SUUMOが行った調査によると、「現在の住宅に不満はないが、もっと良い住環境を求めて住み替えたい」と考えている人が一定数いることがわかっています。
特に戸建てから戸建てへの住み替えは、マンションよりもライフスタイルの影響を受けやすく、世代ごとに異なる理由が見られるのが特徴です。
また、国土交通省の『住生活基本計画(全国計画)』では、バリアフリーや省エネルギー性能の高い住宅のニーズが今後ますます高まるとされており、住み替え需要の背景にもなっています。
この章では、戸建てから戸建てに住み替える代表的な理由を5つ紹介します。
家族構成の変化(子育て・独立・同居など)
子どもが生まれたことで部屋数が足りなくなったり、逆に子どもが独立して家が広すぎたりと、家族の人数やライフスタイルに応じて住まいのサイズや間取りを見直す方が多いです。

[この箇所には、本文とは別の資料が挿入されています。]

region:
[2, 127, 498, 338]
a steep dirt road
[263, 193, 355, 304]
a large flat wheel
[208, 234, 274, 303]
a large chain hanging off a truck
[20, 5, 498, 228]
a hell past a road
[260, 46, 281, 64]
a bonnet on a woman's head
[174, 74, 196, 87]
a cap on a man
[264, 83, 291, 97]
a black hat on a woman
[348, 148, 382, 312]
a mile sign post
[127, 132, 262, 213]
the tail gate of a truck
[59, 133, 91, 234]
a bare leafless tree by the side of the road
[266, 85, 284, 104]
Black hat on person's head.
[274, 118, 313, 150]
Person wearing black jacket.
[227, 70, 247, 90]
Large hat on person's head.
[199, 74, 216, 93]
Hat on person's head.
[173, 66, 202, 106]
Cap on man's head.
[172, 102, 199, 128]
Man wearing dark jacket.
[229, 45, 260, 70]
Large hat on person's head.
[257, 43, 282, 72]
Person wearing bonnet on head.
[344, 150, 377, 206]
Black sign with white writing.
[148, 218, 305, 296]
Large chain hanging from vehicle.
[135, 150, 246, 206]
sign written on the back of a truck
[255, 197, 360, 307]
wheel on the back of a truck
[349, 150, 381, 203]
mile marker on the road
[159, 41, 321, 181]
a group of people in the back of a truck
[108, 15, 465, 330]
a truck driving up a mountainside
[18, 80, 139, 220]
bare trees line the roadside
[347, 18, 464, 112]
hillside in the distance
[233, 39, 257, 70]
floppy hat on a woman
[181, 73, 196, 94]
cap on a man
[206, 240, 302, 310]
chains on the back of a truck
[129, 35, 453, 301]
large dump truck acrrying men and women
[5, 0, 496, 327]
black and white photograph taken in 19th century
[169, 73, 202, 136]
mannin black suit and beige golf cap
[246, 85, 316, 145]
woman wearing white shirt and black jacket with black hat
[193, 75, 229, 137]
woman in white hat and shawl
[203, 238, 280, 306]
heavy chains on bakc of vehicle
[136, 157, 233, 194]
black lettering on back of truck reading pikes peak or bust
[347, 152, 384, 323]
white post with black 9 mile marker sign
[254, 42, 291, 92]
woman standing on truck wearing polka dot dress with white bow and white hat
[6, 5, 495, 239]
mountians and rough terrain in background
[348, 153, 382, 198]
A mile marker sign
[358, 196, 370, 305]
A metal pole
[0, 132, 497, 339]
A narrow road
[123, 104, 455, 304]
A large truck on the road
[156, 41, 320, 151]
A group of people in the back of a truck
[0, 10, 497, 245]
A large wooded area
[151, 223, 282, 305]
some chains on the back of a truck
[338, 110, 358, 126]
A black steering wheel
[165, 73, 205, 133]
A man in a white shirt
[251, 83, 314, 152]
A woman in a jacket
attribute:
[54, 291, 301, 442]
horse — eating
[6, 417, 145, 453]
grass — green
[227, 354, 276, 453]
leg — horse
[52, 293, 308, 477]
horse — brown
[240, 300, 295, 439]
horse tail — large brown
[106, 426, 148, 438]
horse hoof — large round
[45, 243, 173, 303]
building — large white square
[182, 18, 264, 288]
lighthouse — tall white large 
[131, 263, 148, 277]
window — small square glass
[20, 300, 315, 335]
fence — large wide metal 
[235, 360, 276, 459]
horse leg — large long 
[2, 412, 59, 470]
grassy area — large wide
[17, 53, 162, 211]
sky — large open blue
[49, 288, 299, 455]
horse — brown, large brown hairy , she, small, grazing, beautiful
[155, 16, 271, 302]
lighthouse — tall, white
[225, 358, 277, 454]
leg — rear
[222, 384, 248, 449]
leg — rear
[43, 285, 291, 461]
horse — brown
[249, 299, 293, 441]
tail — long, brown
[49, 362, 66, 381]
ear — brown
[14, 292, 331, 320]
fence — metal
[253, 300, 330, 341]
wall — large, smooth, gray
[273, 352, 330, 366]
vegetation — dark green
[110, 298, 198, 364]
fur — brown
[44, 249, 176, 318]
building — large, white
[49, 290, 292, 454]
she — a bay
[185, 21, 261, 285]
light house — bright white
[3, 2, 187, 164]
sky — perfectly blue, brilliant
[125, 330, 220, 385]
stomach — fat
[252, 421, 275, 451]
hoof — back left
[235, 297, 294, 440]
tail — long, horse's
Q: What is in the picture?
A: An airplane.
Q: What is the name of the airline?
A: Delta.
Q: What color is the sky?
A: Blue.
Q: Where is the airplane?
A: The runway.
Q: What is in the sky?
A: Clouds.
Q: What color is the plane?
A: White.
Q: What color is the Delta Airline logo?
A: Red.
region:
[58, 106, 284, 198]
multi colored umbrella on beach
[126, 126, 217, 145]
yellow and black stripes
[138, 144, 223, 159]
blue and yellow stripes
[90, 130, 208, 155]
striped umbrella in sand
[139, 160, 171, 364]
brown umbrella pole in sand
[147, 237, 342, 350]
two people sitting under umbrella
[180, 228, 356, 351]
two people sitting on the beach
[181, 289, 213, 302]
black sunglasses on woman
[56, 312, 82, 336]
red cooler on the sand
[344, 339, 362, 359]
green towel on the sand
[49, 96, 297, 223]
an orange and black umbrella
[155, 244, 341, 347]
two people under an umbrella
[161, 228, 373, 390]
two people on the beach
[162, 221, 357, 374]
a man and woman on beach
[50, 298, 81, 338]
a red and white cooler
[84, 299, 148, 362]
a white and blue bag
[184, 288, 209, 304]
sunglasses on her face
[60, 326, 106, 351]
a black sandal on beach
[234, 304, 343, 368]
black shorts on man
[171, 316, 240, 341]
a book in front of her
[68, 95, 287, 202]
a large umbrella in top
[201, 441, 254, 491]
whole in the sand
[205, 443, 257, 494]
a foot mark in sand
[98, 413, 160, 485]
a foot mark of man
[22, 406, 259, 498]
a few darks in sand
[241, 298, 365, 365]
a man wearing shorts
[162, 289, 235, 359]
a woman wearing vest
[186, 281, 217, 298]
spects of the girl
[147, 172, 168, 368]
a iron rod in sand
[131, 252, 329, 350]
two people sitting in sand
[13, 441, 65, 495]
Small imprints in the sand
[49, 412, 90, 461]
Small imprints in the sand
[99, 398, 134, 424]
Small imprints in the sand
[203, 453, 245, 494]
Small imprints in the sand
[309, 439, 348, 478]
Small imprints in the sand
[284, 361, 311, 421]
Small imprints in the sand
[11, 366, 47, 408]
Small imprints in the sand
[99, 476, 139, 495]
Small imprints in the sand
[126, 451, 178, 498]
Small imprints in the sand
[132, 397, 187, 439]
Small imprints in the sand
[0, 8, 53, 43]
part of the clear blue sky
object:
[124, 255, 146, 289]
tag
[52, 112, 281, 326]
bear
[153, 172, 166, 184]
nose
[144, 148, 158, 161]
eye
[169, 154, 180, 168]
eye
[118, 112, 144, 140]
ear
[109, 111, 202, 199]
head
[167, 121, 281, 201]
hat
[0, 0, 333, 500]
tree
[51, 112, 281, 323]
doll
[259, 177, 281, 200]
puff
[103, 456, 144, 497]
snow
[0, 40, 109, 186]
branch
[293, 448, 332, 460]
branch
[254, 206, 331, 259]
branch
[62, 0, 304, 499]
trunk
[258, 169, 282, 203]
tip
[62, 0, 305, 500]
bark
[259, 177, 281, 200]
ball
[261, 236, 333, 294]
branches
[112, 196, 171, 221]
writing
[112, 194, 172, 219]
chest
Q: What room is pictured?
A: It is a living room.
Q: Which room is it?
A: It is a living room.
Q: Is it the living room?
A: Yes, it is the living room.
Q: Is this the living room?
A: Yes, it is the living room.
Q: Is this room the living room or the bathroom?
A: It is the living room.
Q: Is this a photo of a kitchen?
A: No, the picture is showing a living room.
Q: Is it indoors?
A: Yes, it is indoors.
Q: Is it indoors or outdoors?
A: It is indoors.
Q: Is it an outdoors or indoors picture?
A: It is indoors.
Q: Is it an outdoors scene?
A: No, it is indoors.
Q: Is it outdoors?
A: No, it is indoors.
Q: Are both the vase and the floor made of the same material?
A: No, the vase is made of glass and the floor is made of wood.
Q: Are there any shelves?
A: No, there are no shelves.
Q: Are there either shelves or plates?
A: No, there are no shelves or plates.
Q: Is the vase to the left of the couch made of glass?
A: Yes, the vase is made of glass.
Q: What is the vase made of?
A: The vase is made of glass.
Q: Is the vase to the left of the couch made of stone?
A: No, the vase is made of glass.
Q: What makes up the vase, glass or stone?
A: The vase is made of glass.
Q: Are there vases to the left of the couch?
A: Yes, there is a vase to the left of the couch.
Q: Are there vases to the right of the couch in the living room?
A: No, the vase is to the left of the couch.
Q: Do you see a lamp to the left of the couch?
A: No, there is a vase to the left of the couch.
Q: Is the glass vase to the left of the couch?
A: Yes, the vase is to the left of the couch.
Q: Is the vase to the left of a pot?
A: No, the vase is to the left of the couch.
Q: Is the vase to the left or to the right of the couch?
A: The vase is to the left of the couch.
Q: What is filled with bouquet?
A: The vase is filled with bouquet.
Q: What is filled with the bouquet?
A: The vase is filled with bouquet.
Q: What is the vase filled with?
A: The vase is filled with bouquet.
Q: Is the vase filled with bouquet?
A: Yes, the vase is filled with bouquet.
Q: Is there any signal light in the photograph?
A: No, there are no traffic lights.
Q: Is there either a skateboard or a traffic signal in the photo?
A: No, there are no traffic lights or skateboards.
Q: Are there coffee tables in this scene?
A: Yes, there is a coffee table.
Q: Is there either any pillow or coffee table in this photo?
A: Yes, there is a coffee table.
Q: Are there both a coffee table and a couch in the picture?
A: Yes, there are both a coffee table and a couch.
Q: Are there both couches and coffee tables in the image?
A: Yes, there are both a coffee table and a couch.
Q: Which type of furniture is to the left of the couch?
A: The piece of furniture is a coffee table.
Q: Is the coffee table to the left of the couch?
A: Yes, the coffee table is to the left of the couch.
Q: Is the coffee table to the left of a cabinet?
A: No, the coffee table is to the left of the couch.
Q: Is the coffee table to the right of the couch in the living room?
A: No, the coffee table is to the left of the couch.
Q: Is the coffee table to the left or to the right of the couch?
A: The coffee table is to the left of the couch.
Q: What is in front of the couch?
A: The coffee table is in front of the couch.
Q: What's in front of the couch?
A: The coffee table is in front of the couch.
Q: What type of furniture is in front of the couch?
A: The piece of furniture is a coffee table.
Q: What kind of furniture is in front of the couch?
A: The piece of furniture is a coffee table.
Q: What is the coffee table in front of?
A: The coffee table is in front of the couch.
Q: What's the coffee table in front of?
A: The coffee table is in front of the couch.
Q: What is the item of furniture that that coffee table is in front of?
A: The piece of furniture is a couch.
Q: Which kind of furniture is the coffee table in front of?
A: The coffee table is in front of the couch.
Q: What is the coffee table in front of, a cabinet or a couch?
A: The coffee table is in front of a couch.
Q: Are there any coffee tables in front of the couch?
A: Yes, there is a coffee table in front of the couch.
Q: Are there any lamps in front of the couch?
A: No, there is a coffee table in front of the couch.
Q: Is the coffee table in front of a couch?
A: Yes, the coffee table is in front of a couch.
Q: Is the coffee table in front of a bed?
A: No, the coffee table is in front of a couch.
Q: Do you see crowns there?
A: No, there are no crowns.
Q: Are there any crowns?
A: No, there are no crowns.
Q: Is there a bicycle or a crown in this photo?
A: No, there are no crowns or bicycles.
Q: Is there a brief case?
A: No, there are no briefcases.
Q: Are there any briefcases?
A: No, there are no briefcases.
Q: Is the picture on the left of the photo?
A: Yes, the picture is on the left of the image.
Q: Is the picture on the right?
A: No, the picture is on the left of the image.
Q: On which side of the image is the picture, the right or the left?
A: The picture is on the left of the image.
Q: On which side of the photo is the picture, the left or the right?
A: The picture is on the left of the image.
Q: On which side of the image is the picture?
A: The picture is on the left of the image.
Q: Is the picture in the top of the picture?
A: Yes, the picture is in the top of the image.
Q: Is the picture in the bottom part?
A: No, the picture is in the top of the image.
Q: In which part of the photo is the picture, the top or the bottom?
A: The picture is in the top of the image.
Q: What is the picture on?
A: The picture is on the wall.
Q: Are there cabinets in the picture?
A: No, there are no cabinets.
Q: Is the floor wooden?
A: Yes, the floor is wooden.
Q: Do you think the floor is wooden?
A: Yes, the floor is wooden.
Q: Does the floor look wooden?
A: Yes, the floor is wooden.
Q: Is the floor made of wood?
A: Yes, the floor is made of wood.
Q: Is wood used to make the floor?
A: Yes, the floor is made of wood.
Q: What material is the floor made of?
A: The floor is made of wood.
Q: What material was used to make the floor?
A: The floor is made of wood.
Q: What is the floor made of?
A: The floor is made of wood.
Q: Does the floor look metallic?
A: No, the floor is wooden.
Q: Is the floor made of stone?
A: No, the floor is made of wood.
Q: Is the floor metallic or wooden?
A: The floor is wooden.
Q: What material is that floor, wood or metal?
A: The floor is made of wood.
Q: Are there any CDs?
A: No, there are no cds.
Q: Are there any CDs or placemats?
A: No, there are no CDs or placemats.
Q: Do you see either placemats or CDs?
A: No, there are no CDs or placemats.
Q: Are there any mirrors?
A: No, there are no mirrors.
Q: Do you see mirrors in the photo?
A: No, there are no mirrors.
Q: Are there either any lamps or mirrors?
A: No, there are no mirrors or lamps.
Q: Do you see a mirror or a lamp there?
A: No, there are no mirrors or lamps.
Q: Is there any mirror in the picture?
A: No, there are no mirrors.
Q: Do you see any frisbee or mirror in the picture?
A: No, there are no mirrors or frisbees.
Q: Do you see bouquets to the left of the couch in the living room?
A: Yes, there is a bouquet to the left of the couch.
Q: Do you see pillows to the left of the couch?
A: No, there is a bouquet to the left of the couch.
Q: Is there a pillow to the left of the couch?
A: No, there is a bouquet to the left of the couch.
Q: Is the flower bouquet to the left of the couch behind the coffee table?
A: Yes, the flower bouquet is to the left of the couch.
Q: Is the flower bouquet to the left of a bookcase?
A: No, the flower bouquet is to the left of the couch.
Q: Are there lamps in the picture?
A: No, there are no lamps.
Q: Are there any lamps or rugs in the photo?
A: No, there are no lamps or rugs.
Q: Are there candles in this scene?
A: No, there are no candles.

LIFULLの調査によると、住み替えを検討した理由として「子どもの誕生・成長」が21.9%、「自分や家族の介護・高齢化」が18.0%を占めており、ライフステージの変化が大きな要因であることがわかります。
静岡県:30代・男性
子供が二人から三人に増え、家が手狭になってきたことが一番の理由です。元々お風呂場が狭く、リフォームにお金が掛かることや、車が2台必要になりましたが敷地内には1台しか停められなかったことも検討のきっかけとなりましたが、住み替えの本格検討を始める最大のキッカケは希望する地域に手頃な値段の土地が売りに出されたことになります。
参考:すまいステップ「『住み替え』アンケートの調査結果」
立地や周辺環境を変えたい
「もっと駅に近い場所に引っ越したい」「今の環境が自分たちに合わない」など、生活環境をより良くしたいという理由もよくあります。職場へのアクセス、買い物の便利さ、学校区なども見直しのきっかけになります。
LIFULLの同調査でも、「交通の利便性を改善したい(19.7%)」や「周辺環境を変えたい(12.4%)」といった理由が上位に挙げられています。
静岡県:30代・女性
住んでいた場所は湿気が多いため、家の中がカビだらけになってしまうことや、辺り一面山ということもあり、家族全員がアレルギーになってしまいました。湿気によるカビ、アレルゲン等このままでは人体に良くないと思っていました。その他マダニやムカデなども多く、室内にまで侵入してくるので、何かあってからでは遅いと思い引っ越すことを決断しました。
参考:すまいステップ「『住み替え』アンケートの調査結果」
老後を見据えてバリアフリーな家へ
将来を見越して、階段の少ない平屋や、段差のない設計の家に住み替える方も増えています。年齢を重ねたときの暮らしやすさを重視する動きです。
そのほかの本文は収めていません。